I was born on a sunny mid-autumn day, in Romania, at the time of the wine harvest. One year later communism fell all over Europe, it was a time of change. The first seven years of my life I had spent in the countryside, in a tiny village, surrounded by a vibrant natural reserve. Since nobody really had time to look after me, most of the time I roamed around the forest, being completely immersed in everything that came in my path, or through the village and fields, curious with what everyone was doing and why they were doing it. Later on, I was brought to school in the capital and got quickly acquainted with a depressed and aggressive society, locked in countless micro-bubbles, opposing and discriminating each other on a wide variety of subjects and characteristics that I was not that familiar with, but all struggling with the same issues, trying to come to terms with their past or fighting they’re way to their future. Looking back at this period in my life, I feel it undoubtedly left an impression on the way I perceived the world, in it’s duality and how I always found myself stuck in-between, although I was very much a part of it all. To clearly appreciate the machinations of this contrasting reality I understood that I would first need to know myself.

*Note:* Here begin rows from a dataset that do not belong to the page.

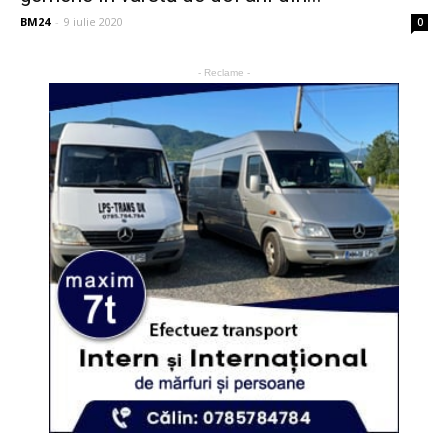
BM24
-
9 iulie 2020
0
- Reclame -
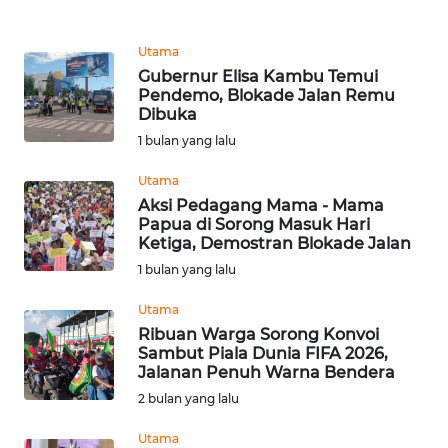
REDAKSI
Utama
KARIR
Gubernur Elisa Kambu Temui
Pendemo, Blokade Jalan Remu
Dibuka
DISCLAIMER
1 bulan yang lalu
Wahana
Utama
News
Aksi Pedagang Mama - Mama
Regional
Papua di Sorong Masuk Hari
Ketiga, Demostran Blokade Jalan
WN
1 bulan yang lalu
SUMUT
Utama
WN
Ribuan Warga Sorong Konvoi
Sambut Piala Dunia FIFA 2026,
JAKARTA
Jalanan Penuh Warna Bendera
2 bulan yang lalu
WN
JABAR
Utama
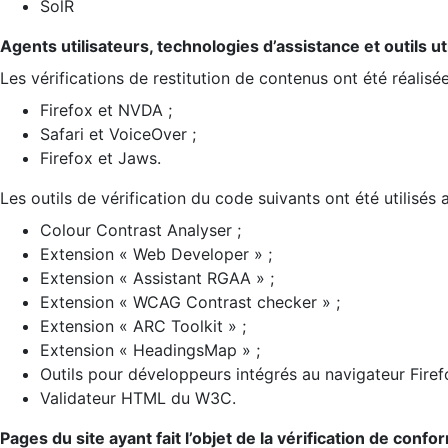
SolR
Agents utilisateurs, technologies d’assistance et outils util
Les vérifications de restitution de contenus ont été réalisé
Firefox et NVDA ;
Safari et VoiceOver ;
Firefox et Jaws.
Les outils de vérification du code suivants ont été utilisés 
Colour Contrast Analyser ;
Extension « Web Developer » ;
Extension « Assistant RGAA » ;
Extension « WCAG Contrast checker » ;
Extension « ARC Toolkit » ;
Extension « HeadingsMap » ;
Outils pour développeurs intégrés au navigateur Firef
Validateur HTML du W3C.
Pages du site ayant fait l’objet de la vérification de confo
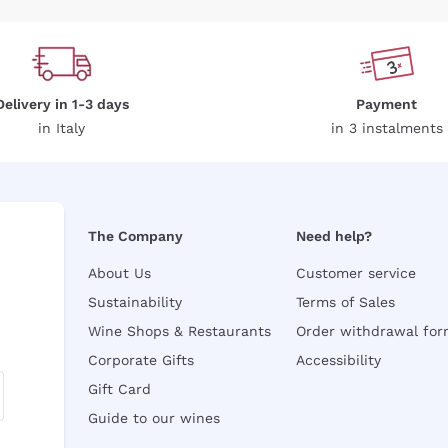
Delivery in 1-3 days
Payment
in Italy
in 3 instalments
The Company
Need help?
About Us
Customer service
Sustainability
Terms of Sales
Wine Shops & Restaurants
Order withdrawal fo
Corporate Gifts
Accessibility
Gift Card
Guide to our wines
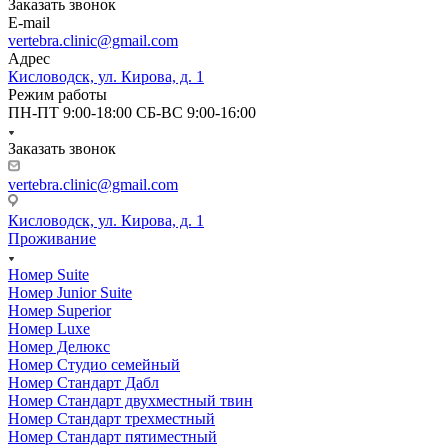
Заказать звонок
E-mail
vertebra.clinic@gmail.com
Адрес
Кисловодск, ул. Кирова, д. 1
Режим работы
ПН-ПТ 9:00-18:00 СБ-ВС 9:00-16:00
Заказать звонок
vertebra.clinic@gmail.com
Кисловодск, ул. Кирова, д. 1
Проживание
Номер Suite
Номер Junior Suite
Номер Superior
Номер Luxe
Номер Делюкс
Номер Студио семейный
Номер Стандарт Дабл
Номер Стандарт двухместный твин
Номер Стандарт трехместный
Номер Стандарт пятиместный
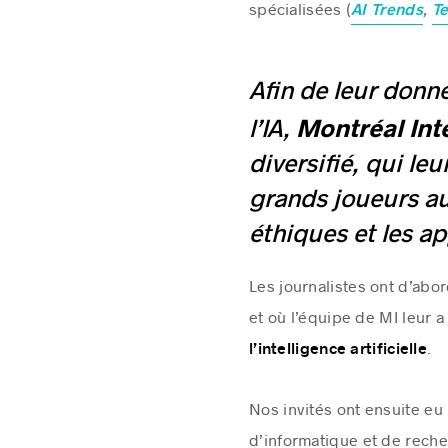
spécialisées (
,
AI Trends
T
Afin de leur donn
Montréal Int
l’IA,
diversifié, qui leu
grands joueurs au
éthiques et les ap
Les journalistes ont d’abor
et où l’équipe de MI leur
.
l’intelligence artificielle
Nos invités ont ensuite eu 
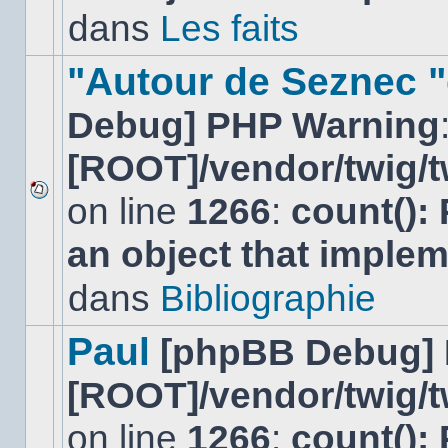
non-
dans
Les faits
lu
dans
ce
"Autour de Seznec "
sujet.
Debug] PHP Warning
[ROOT]/vendor/twig/t
on line
1266
:
count():
Aucun
nouveau
an object that imple
message
non-
lu
dans
Bibliographie
dans
ce
sujet.
Paul
[phpBB Debug]
[ROOT]/vendor/twig/t
on line
1266
:
count():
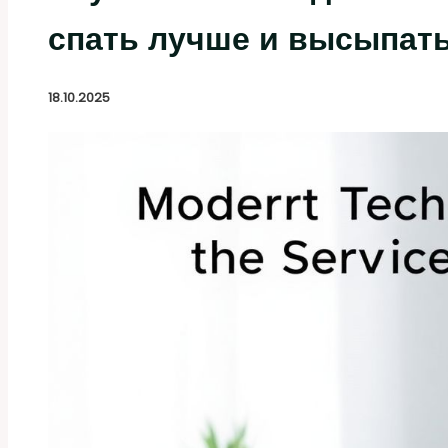
спать лучше и высыпат
18.10.2025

After finishing high-school with a certificate in applied physics, I enrolled in the Fine Arts faculty at the National University of Arts in Bucharest, three years in which all my past experiences and observations of the world around me got condensed on a path that I was still not fully aware of. I dived head first into painting and drawing but also focused on studying human anatomy, psychology, philosophy, and art history, that seemed to satisfy my growing curiosity for what it means to be human, but in my pastime I still found some room for indulging in physics, chemistry and biology that I had already familiarized myself with in the years before. After getting my bachelors I decided to continue on this path on my own, partially because I had no financial backup and taking this upon me would’ve been an unnecessary burden and partially because I felt the need for the raw experience of living within society. The next five years I spent working as an independent illustrator, but also got the chance of working as an Art Director in advertising, in this time I became very intimate with the inner struggles of people around me but also my own; how many of our habits and ideals were opposed to our nature and created division and confusion within society and within ourselves. The past five years I moved out of the city and back into the forested reserve, focusing on my research, development and work in close and unbiased observation, removed from ideological, cultural and theological dogmas on how we perceive reality, nature and our self within it.
I’m comfortable working in a wide range of mediums, the primary one being oil, but you never know what I might use for a better visual expression. My gallery artworks draw impressions on how the unconscious manifests itself in our conscious mind, and how it influences our perception of reality. For this I use a method of “active imagination” that is an auxiliary means of producing the contents of the unconscious that are situated under the threshold of the conscious mind. Close observation of these contents and how they manifest help determining the proper visual information, later to be used in a composition that is purposely deconceptualized. Depicting the self in point of view, and placed in a setting that the unconscious attaches itself to, through particular symbols, colors and shapes but also through non-rectilinear perspective that allows for a rhythmic composition, constructed in geometric harmonies, creating a symbol that sets the viewer in a more comfortable environment in witch an individual conceptualization can take place. I paint possible dream sequences.
My art disturbs those who find comfort in being disturbed, and comforts those who are being disturbed by comfort.